Cerca de dois mil brasileiros participaram ontem, em Roma, do ritual de beatificação do primeiro religioso nascido no Brasil, o frei franciscano Antonio Galvão (1739-1822). A cerimônia também beatificou outros quatro religiosos - da Espanha, da Itália e da França -, mas a maioria dos fiéis presentes à praça São Pedro era brasileira.
Eles receberam um cumprimento do papa João Paulo 2º. ‘‘Quero que vocês voltem para casa carregando uma lembrança, nesse dia de alegria: o papa sempre os acompanha nas vossas preces e pede a Deus e a Nossa Senhora Aparecida paz e a concórdia para todas as famílias brasileiras. O papa abençoou a menina Daniela Cristina da Silva, 12, que recebeu o suposto milagre de cura que justificou a beatificação de frei Galvão. Aos 4 anos, ela chegou a ficar em coma e a ter uma parada cardíaca, por causa de uma hepatite aguda do tipo A.
Na época, os médicos deram o caso como perdido. A mãe, Jacira Francisco, fez a novena de frei Galvão, ministrou as famosas ‘‘pílulas’’ do mosteiro da Luz de São Paulo e passou água benta na cabeça da filha. Duas semanas mais tarde, Daniela já estava lúcida e falava, segundo o relato. As ‘‘pílulas’’ são pedaços de papel com orações. ‘‘Encontrar o papa foi uma sensação muito forte. Estou muito contente por estar aqui, viva e presenciar esse momento , disse a menina, após entregar ao papa uma caixa com pedras brasileiras.
Para dom Lucas Moreira Neves, ex-presidente da CNBB e atual prefeito da Santa Sé para a Congregação dos Bispos, ‘‘a festa foi brasileira durante o ritual. ‘‘Para a igreja do Brasil é um momento histórico: a primeira vez que um beato brasileiro é elevado à honra dos altares, disse. Dom Lucas, que tomou posse na diocese de Sabina sábado, desobedeceu ao protocolo e desceu as escadas da catedral de São Pedro para abraçar os fiéis.

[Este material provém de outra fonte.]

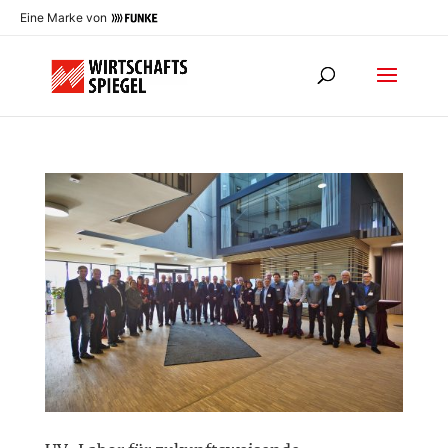
Eine Marke von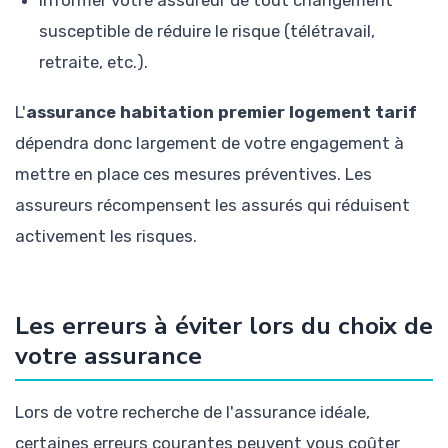
susceptible de réduire le risque (télétravail,
retraite, etc.).
L'
assurance habitation premier logement tarif
dépendra donc largement de votre engagement à
mettre en place ces mesures préventives. Les
assureurs récompensent les assurés qui réduisent
activement les risques.
Les erreurs à éviter lors du choix de
votre assurance
Lors de votre recherche de l'assurance idéale,
certaines erreurs courantes peuvent vous coûter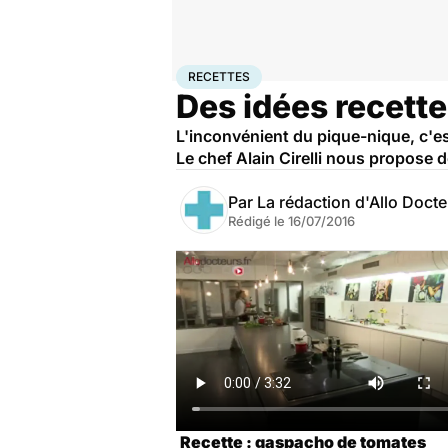
Accueil
Santé
Recettes
RECETTES
Des idées recette
L'inconvénient du pique-nique, c'est 
Le chef Alain Cirelli nous propose 
Par
La rédaction d'Allo Doct
Rédigé le
16/07/2016
Recette : gaspacho de tomates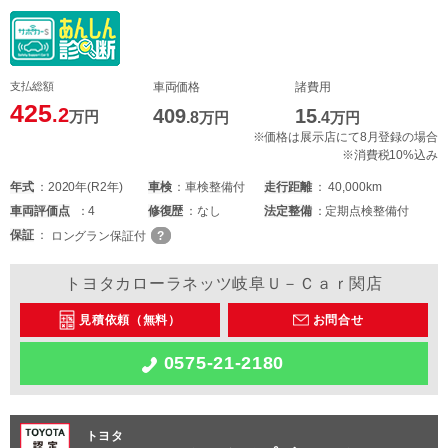
支払総額
車両価格
諸費用
425
.2
409
15
万円
.8
万円
.4
万円
※価格は展示店にて8月登録の場合
※消費税10%込み
年式
2020年(R2年)
車検
車検整備付
走行距離
40,000km
車両
評価点
4
修復歴
なし
法定整備
定期点検整備付
保証
ロングラン保証付
トヨタカローラネッツ岐阜Ｕ－Ｃａｒ関店
見積依頼（無料）
お問合せ
0575-21-2180
トヨタ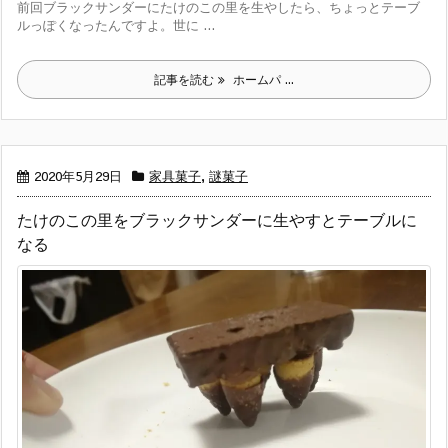
前回ブラックサンダーにたけのこの里を生やしたら、ちょっとテーブ
ルっぽくなったんですよ。世に ...
記事を読む
ホームパ ...
2020年5月29日
家具菓子
,
謎菓子
たけのこの里をブラックサンダーに生やすとテーブルに
なる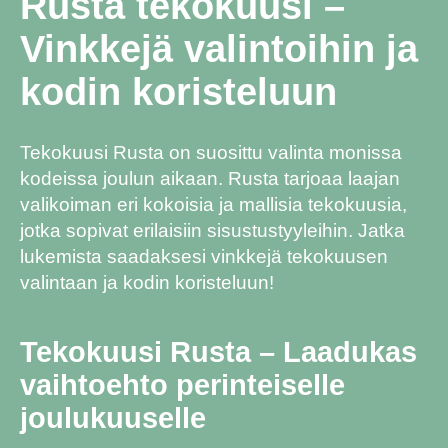
Rusta tekokuusi –
Vinkkejä valintoihin ja
kodin koristeluun
Tekokuusi Rusta on suosittu valinta monissa
kodeissa joulun aikaan. Rusta tarjoaa laajan
valikoiman eri kokoisia ja mallisia tekokuusia,
jotka sopivat erilaisiin sisustustyyleihin. Jatka
lukemista saadaksesi vinkkejä tekokuusen
valintaan ja kodin koristeluun!
Tekokuusi Rusta – Laadukas
vaihtoehto perinteiselle
joulukuuselle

Entre os representantes da Igreja Católica do Brasil estavam o presidente da CNBB, dom Jayme Chemello; o arcebispo de Belo Horizonte, dom Serafim Fernandes de Araújo, e o arcebispo de São Paulo, dom Cláudio Hummes, que descreveu ao papa os dados biográficos de frei Galvão e pediu a sua beatificação.
A seu lado estava a irmã Célia Cadorin, 70, a postulante da causa de frei Galvão (quem encaminha e acompanha o processo). ‘‘Para conseguir que uma causa seja aceita é preciso cabeça, coração e persistência. É a realização de um sonho pelo qual venho lutando desde 1990, quando dom Paulo Evaristo Arns me indicou para a tarefa.
Ela também foi a postulante da beatificação de madre Paulina do Coração Agonizante de Jesus, italiana que viveu em Santa Catarina na primeira metade deste século. O presidente Fernando Henrique Cardoso foi representado pelo secretário Nacional dos Direitos Humanos, José Gregori. A beatificação é um passo anterior à canonização, quando a pessoa é considerada santa.